[SUPPLIED INFORMATION]

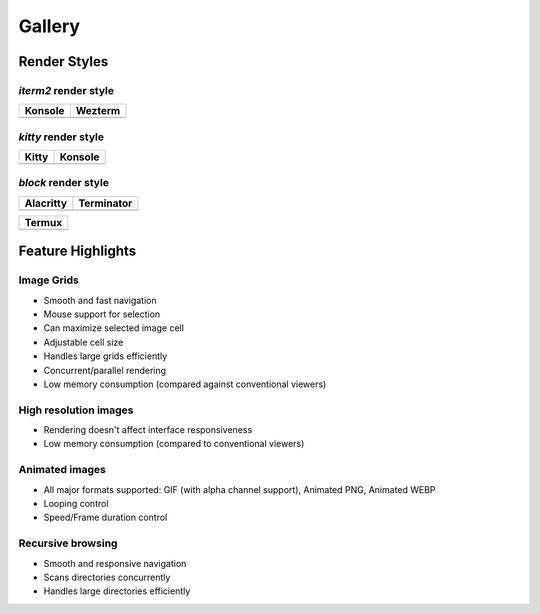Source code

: Gallery
=======

Render Styles
-------------

*iterm2* render style
^^^^^^^^^^^^^^^^^^^^^

.. csv-table::
   :header: Konsole, Wezterm

   .. image:: https://user-images.githubusercontent.com/61663146/233486305-cc3cf661-bcbd-4dda-8a6c-26702ab1336e.png, .. image:: https://user-images.githubusercontent.com/61663146/233488248-8c5750d2-9281-4a96-b0f4-32d61c29b02c.png

*kitty* render style
^^^^^^^^^^^^^^^^^^^^

.. csv-table::
   :header: Kitty, Konsole

   .. image:: https://user-images.githubusercontent.com/61663146/233488260-6e7ce3fe-7561-44f7-aafe-d7a708e14758.png, .. image:: https://user-images.githubusercontent.com/61663146/233488267-eaf46bf4-21b4-4055-b7a2-64607f234472.png

*block* render style
^^^^^^^^^^^^^^^^^^^^

.. csv-table::
   :header: Alacritty, Terminator

   .. image:: https://user-images.githubusercontent.com/61663146/233488229-d4d0258c-2567-4b2a-ba38-8546b886fba3.png, .. image:: https://user-images.githubusercontent.com/61663146/233488238-eba87c77-0511-463e-8f39-97f5c405f15c.png

.. csv-table::
   :header: Termux

   .. image:: https://user-images.githubusercontent.com/61663146/233488245-9e2b184e-c497-4350-b122-0e795212a9f7.png


Feature Highlights
------------------

Image Grids
^^^^^^^^^^^

.. video:: https://user-images.githubusercontent.com/61663146/233408602-3a502b95-6902-4ea9-bda0-e94c53d4a68e.mp4
   :preload: metadata

* Smooth and fast navigation
* Mouse support for selection
* Can maximize selected image cell
* Adjustable cell size
* Handles large grids efficiently
* Concurrent/parallel rendering
* Low memory consumption (compared against conventional viewers)

High resolution images
^^^^^^^^^^^^^^^^^^^^^^

.. video:: https://user-images.githubusercontent.com/61663146/233483835-674ee0ce-dc31-4793-8a16-0a947e49b3f0.mp4
   :preload: metadata

* Rendering doesn't affect interface responsiveness
* Low memory consumption (compared to conventional viewers)

Animated images
^^^^^^^^^^^^^^^

.. video:: https://user-images.githubusercontent.com/61663146/233483900-02abc2e1-894e-4d8b-b991-2ca66ffc5a85.mp4
   :preload: metadata

* All major formats supported: GIF (with alpha channel support), Animated PNG, Animated WEBP
* Looping control
* Speed/Frame duration control

Recursive browsing
^^^^^^^^^^^^^^^^^^

.. video:: https://user-images.githubusercontent.com/61663146/233485536-4fb5dd63-93be-43e8-9cb9-e5cecccfa43c.mp4
   :preload: metadata

* Smooth and responsive navigation
* Scans directories concurrently
* Handles large directories efficiently
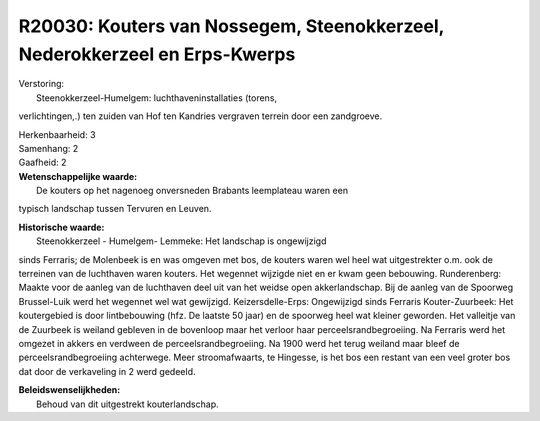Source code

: R20030: Kouters van Nossegem, Steenokkerzeel, Nederokkerzeel en Erps-Kwerps
===========================================================================

| Verstoring:
|  Steenokkerzeel-Humelgem: luchthaveninstallaties (torens,
verlichtingen,.) ten zuiden van Hof ten Kandries vergraven terrein door
een zandgroeve.

| Herkenbaarheid: 3

| Samenhang: 2

| Gaafheid: 2

| **Wetenschappelijke waarde:**
|  De kouters op het nagenoeg onversneden Brabants leemplateau waren een
typisch landschap tussen Tervuren en Leuven.

| **Historische waarde:**
|  Steenokkerzeel - Humelgem- Lemmeke: Het landschap is ongewijzigd
sinds Ferraris; de Molenbeek is en was omgeven met bos, de kouters waren
wel heel wat uitgestrekter o.m. ook de terreinen van de luchthaven waren
kouters. Het wegennet wijzigde niet en er kwam geen bebouwing.
Runderenberg: Maakte voor de aanleg van de luchthaven deel uit van het
weidse open akkerlandschap. Bij de aanleg van de Spoorweg Brussel-Luik
werd het wegennet wel wat gewijzigd. Keizersdelle-Erps: Ongewijzigd
sinds Ferraris Kouter-Zuurbeek: Het koutergebied is door lintbebouwing
(hfz. De laatste 50 jaar) en de spoorweg heel wat kleiner geworden. Het
valleitje van de Zuurbeek is weiland gebleven in de bovenloop maar het
verloor haar perceelsrandbegroeiing. Na Ferraris werd het omgezet in
akkers en verdween de perceelsrandbegroeiing. Na 1900 werd het terug
weiland maar bleef de perceelsrandbegroeiing achterwege. Meer
stroomafwaarts, te Hingesse, is het bos een restant van een veel groter
bos dat door de verkaveling in 2 werd gedeeld.



| **Beleidswenselijkheden:**
|  Behoud van dit uitgestrekt kouterlandschap.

[/SUPPLIED INFORMATION]

* **YOUR OBJECTIVE**: From the material above, output only the span of lines that starts at the one containing "large directories efficiently" and finishes at the one containing "akkers en verdween", word for word and free of pictures.

* **EXERCISE RESPONSE**:
* Handles large directories efficiently
Source code

: R20030: Kouters van Nossegem, Steenokkerzeel, Nederokkerzeel en Erps-Kwerps
===========================================================================

| Verstoring:
|  Steenokkerzeel-Humelgem: luchthaveninstallaties (torens,
verlichtingen,.) ten zuiden van Hof ten Kandries vergraven terrein door
een zandgroeve.

| Herkenbaarheid: 3

| Samenhang: 2

| Gaafheid: 2

| **Wetenschappelijke waarde:**
|  De kouters op het nagenoeg onversneden Brabants leemplateau waren een
typisch landschap tussen Tervuren en Leuven.

| **Historische waarde:**
|  Steenokkerzeel - Humelgem- Lemmeke: Het landschap is ongewijzigd
sinds Ferraris; de Molenbeek is en was omgeven met bos, de kouters waren
wel heel wat uitgestrekter o.m. ook de terreinen van de luchthaven waren
kouters. Het wegennet wijzigde niet en er kwam geen bebouwing.
Runderenberg: Maakte voor de aanleg van de luchthaven deel uit van het
weidse open akkerlandschap. Bij de aanleg van de Spoorweg Brussel-Luik
werd het wegennet wel wat gewijzigd. Keizersdelle-Erps: Ongewijzigd
sinds Ferraris Kouter-Zuurbeek: Het koutergebied is door lintbebouwing
(hfz. De laatste 50 jaar) en de spoorweg heel wat kleiner geworden. Het
valleitje van de Zuurbeek is weiland gebleven in de bovenloop maar het
verloor haar perceelsrandbegroeiing. Na Ferraris werd het omgezet in
akkers en verdween de perceelsrandbegroeiing. Na 1900 werd het terug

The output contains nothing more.